25 Daarna kwam hij in, en stond voor zijn heer. En Elisa zeide tot hem: Van waar, Gehazi? En hij zeide: Uw knecht is noch herwaarts noch derwaarts gegaan.
And he went in himself and stood before his master; and Elisaie said to him,
26 Maar hij zeide tot hem: Ging niet mijn hart mede, als die man zich omkeerde van op zijn wagen u tegemoet? Was het tijd, om dat zilver te nemen, en om klederen te nemen, en olijfbomen, en wijngaarden, en schapen, en runderen, en knechten, en dienstmaagden?

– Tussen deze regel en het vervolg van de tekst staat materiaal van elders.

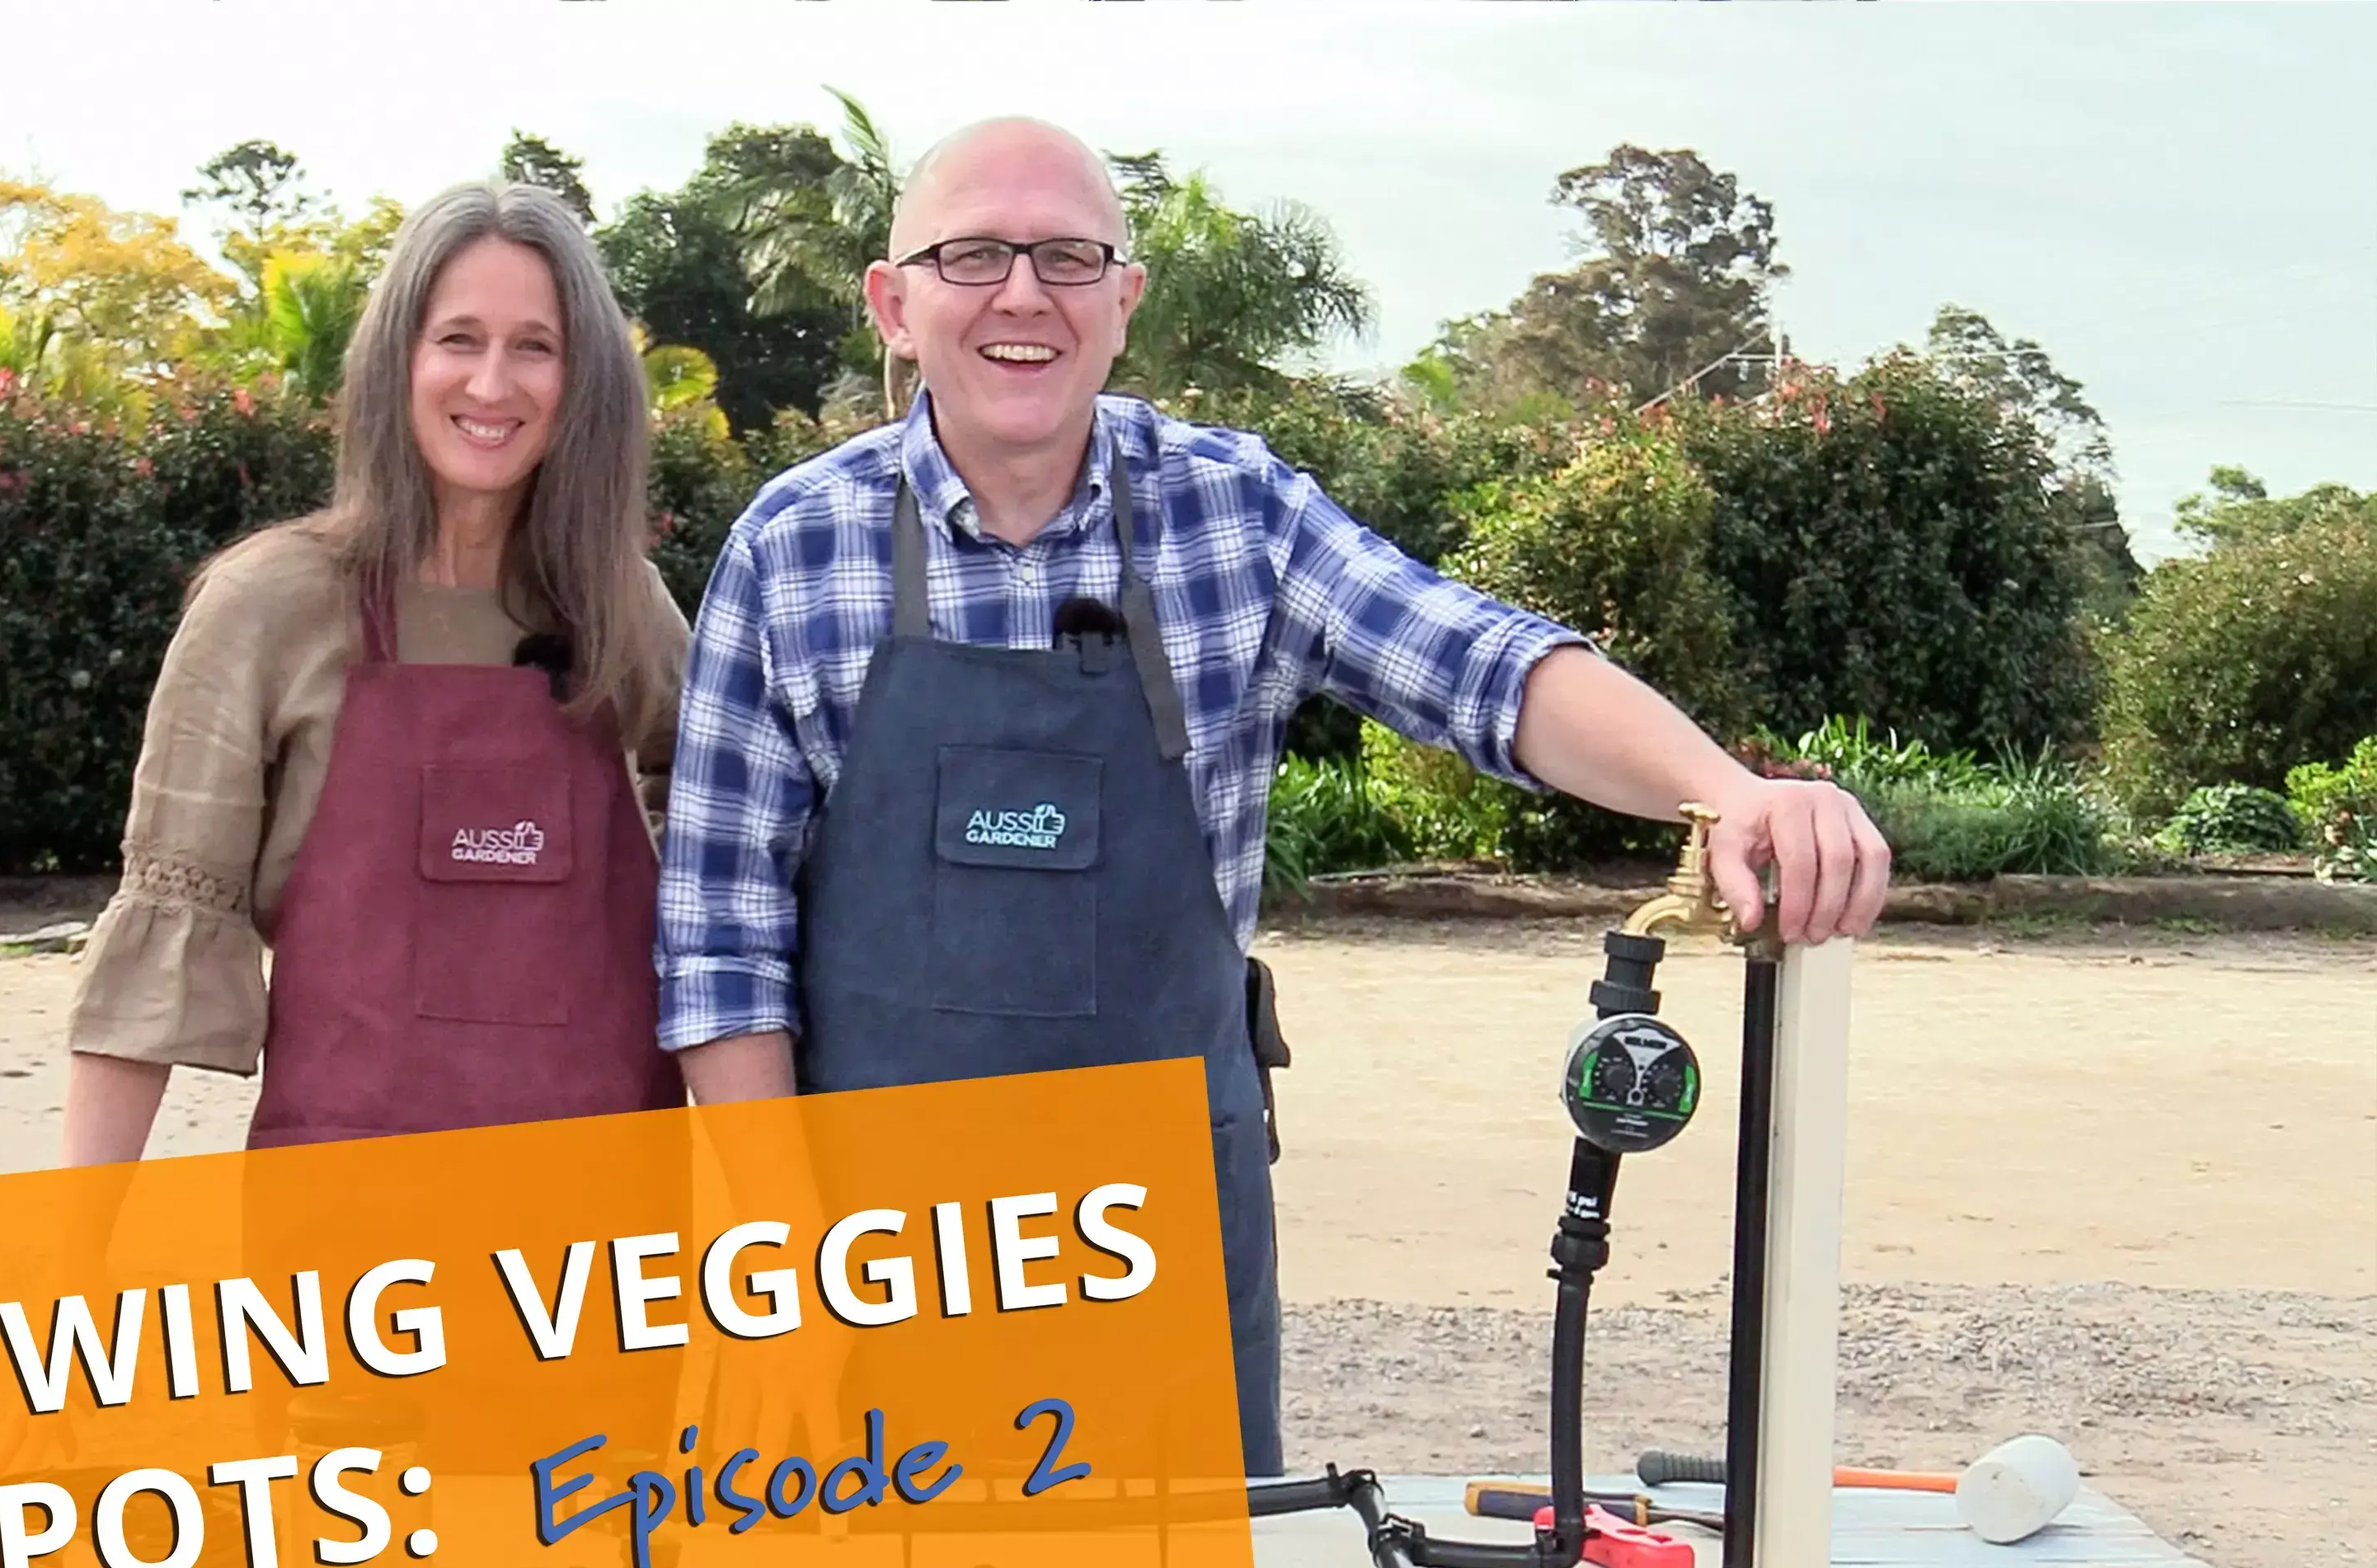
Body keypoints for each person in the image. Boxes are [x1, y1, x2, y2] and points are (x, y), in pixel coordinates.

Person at [652, 118, 1891, 1481]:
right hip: (870, 1251)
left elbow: (1477, 665)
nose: (1022, 295)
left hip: (1157, 1237)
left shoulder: (1234, 515)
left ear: (1125, 303)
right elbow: (722, 955)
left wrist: (1722, 793)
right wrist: (786, 1281)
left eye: (1069, 258)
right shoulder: (790, 546)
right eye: (974, 256)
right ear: (897, 303)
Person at [59, 178, 693, 1171]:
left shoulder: (625, 608)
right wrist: (73, 1263)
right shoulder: (270, 605)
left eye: (536, 346)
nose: (492, 385)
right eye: (458, 339)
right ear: (395, 359)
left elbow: (722, 861)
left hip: (604, 1220)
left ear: (586, 384)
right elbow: (168, 932)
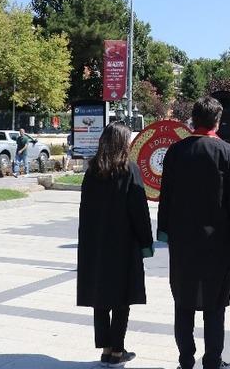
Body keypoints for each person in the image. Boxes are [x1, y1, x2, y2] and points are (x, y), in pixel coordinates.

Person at [157, 96, 230, 369]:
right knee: (215, 304)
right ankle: (212, 361)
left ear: (193, 119)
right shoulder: (229, 153)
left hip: (182, 241)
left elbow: (167, 196)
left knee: (183, 302)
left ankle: (185, 360)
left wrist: (164, 232)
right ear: (218, 121)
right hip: (217, 243)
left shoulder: (175, 151)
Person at [76, 122, 154, 367]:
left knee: (101, 296)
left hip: (96, 244)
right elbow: (139, 210)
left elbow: (84, 211)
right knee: (122, 298)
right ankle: (118, 351)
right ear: (123, 143)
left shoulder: (92, 171)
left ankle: (106, 348)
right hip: (123, 245)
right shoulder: (129, 170)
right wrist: (146, 242)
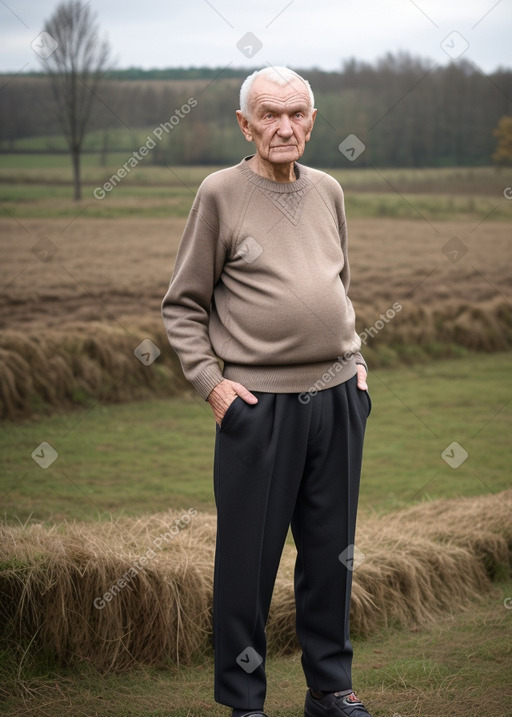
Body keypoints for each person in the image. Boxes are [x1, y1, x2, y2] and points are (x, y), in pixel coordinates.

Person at [161, 66, 373, 717]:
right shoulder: (220, 193)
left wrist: (358, 361)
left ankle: (330, 689)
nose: (285, 127)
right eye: (270, 114)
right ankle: (245, 701)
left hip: (339, 399)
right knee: (247, 564)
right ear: (245, 123)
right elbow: (182, 307)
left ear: (312, 119)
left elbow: (339, 284)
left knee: (331, 553)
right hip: (258, 408)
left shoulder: (329, 190)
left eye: (297, 114)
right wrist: (212, 386)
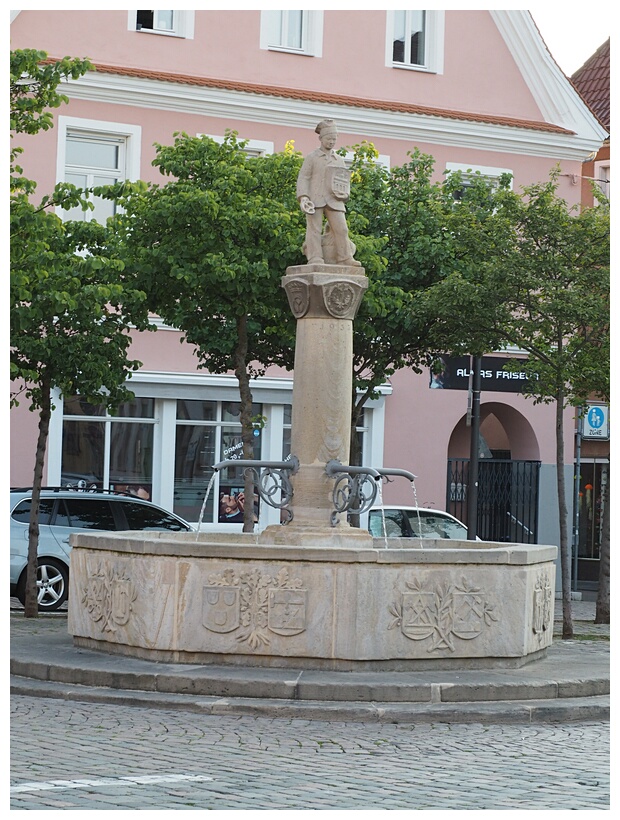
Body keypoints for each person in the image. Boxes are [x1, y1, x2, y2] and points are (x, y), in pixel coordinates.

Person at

Whence [comest thou], Giezi? and Giezi said, Thy servant has not been hither or thither. And Elisaie said to him, Went not my heart with thee, when the man returned from his chariot to meet thee? and now thou hast received silver, and now thou hast received raiment, and olive yards, and vineyards, and sheep, and oxen, and menservants, and maidservants.
27 Daarom zal u de melaatsheid van Naaman aankleven, en uw zaad in eeuwigheid! Toen ging hij uit van voor zijn aangezicht, melaats, wit als de sneeuw.
The leprosy also of Naiman shall cleave to thee, and to thy seed for ever. And he went out from his presence leprous, like snow.